■ Task to complete: Examine each line of the data, and copy the ones containing "rgba".

■ Material for the task:
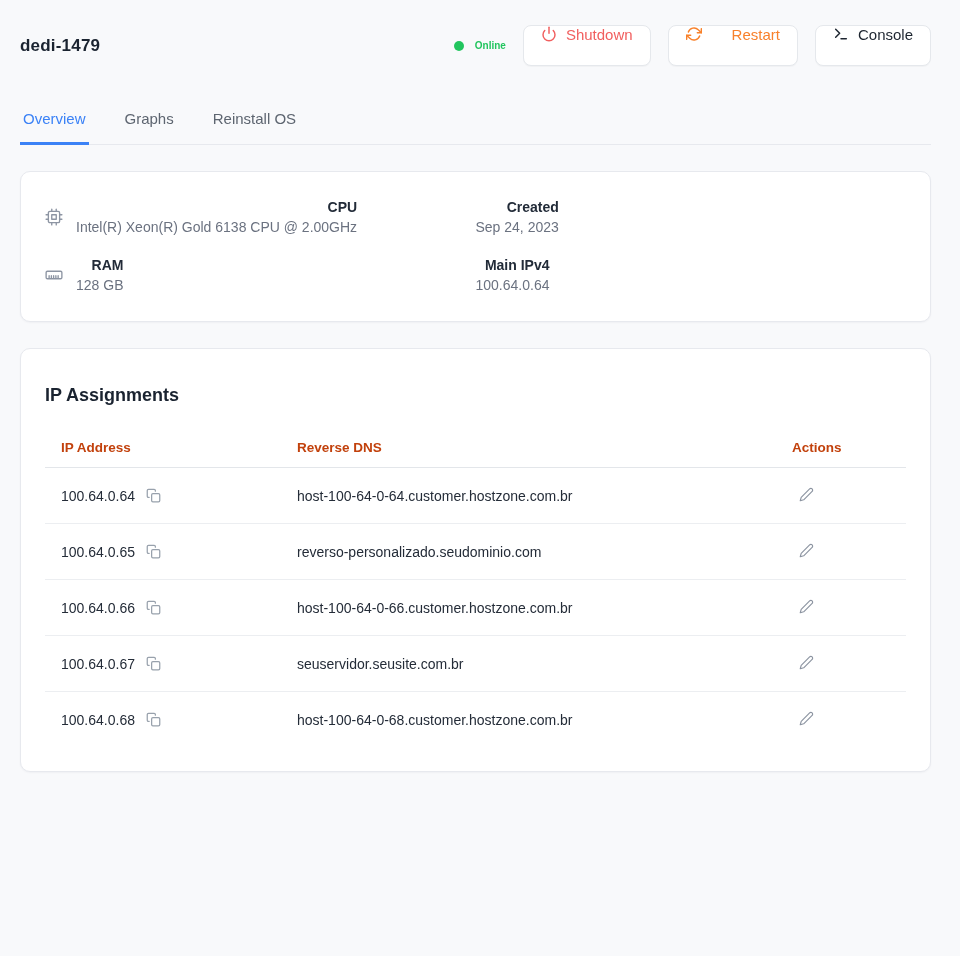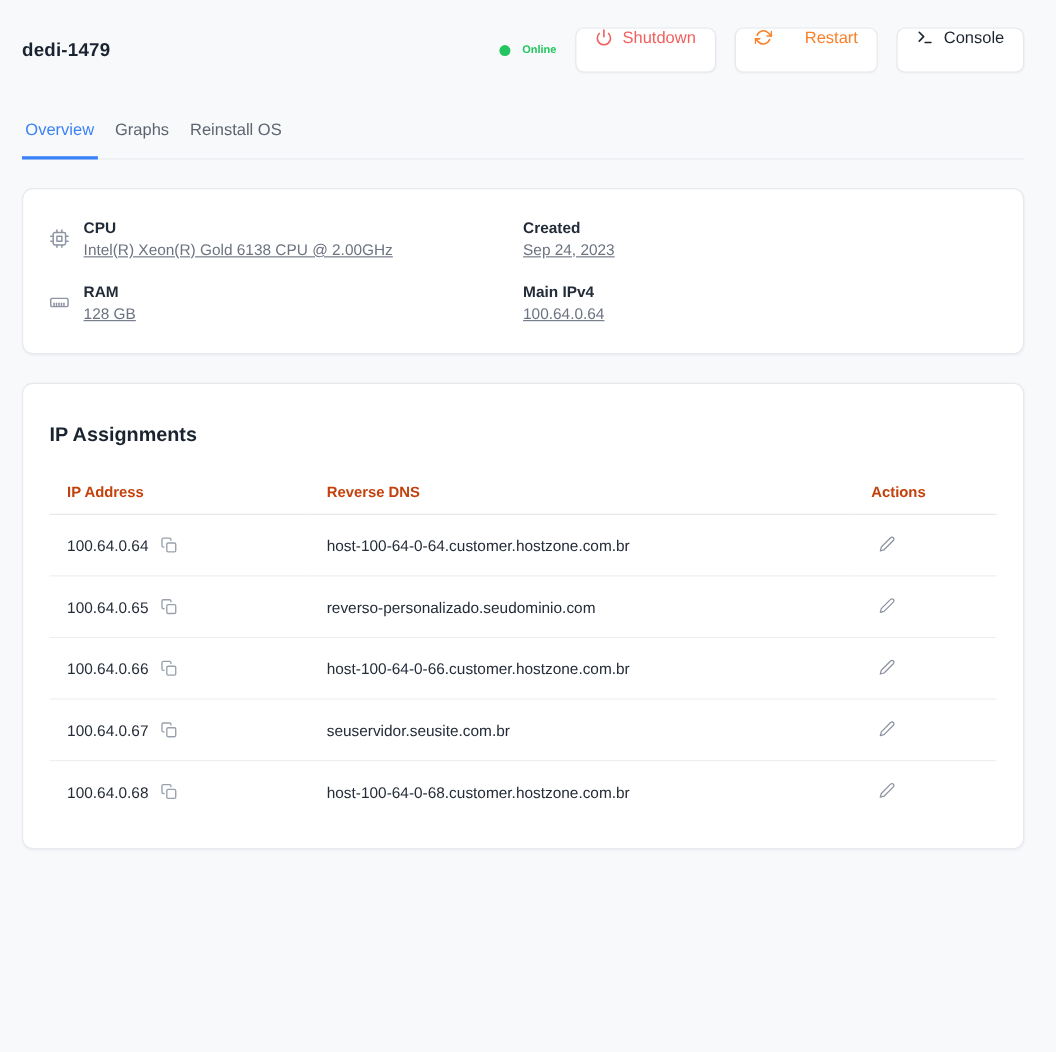--- a/index.html
+++ b/index.html
@@ -38,21 +38,21 @@
     background:#fff;border:1px solid #e5e8ec;border-radius:8px;
     font-family:inherit;font-size:15px;cursor:pointer;
     box-shadow:0 1px 1px rgba(16,24,40,.03);
   }
   .btn-danger{color:var(--danger-red);}
   .btn-warn{color:var(--warn-orange);gap:30px;}
   .btn-dark{color:#1d2530;}
 
   
   .tabs{
-    display:flex;gap:13px;
+    display:flex;gap:33px;
     margin:30px 29px 12px 20px;
     border-bottom:1px solid var(--card-border);
   }
   .tab{
     padding:14px 3px 15px;
     margin-bottom:-1px;
     font-size:15px;color:#5d6570;
     border-bottom:3px solid transparent;
     cursor:pointer;background:none;border-top:none;border-left:none;border-right:none;
     font-family:inherit;
@@ -66,26 +66,27 @@
     border-radius:10px;
     margin:26px 29px 0 20px;
     box-shadow:0 1px 2px rgba(16,24,40,.04);
   }
 
   
   .info-grid{
     display:grid;grid-template-columns:1fr 1fr;
     row-gap:20px;
     padding:26px 24px 27px;
+    text-align:right;
   }
   .info-item{display:flex;align-items:center;gap:13px;}
   .info-icon{color:#8d95a3;flex:none;}
   .info-text{display:flex;flex-direction:column;gap:2px;}
   .info-label{font-size:14px;font-weight:bold;color:#222b38;line-height:18px;}
-  .info-value{font-size:14px;color:var(--gray-text);line-height:18px;text-decoration:underline;}
+  .info-value{font-size:14px;color:var(--gray-text);line-height:18px;}
 
   
   .ip-card{padding:24px;}
   .section-title{font-size:18px;font-weight:bold;color:#1a2330;margin:12px 0 22px;}
   table{width:100%;border-collapse:collapse;table-layout:fixed;}
   col.c-ip{width:236px;}
   col.c-actions{width:130px;}
   th{
     text-align:left;font-size:13.5px;font-weight:bold;color:#c2410c;
     padding:12px 16px;border-bottom:1px solid #e3e6ea;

■ Solution for this exercise:
     box-shadow:0 1px 1px rgba(16,24,40,.03);
     box-shadow:0 1px 2px rgba(16,24,40,.04);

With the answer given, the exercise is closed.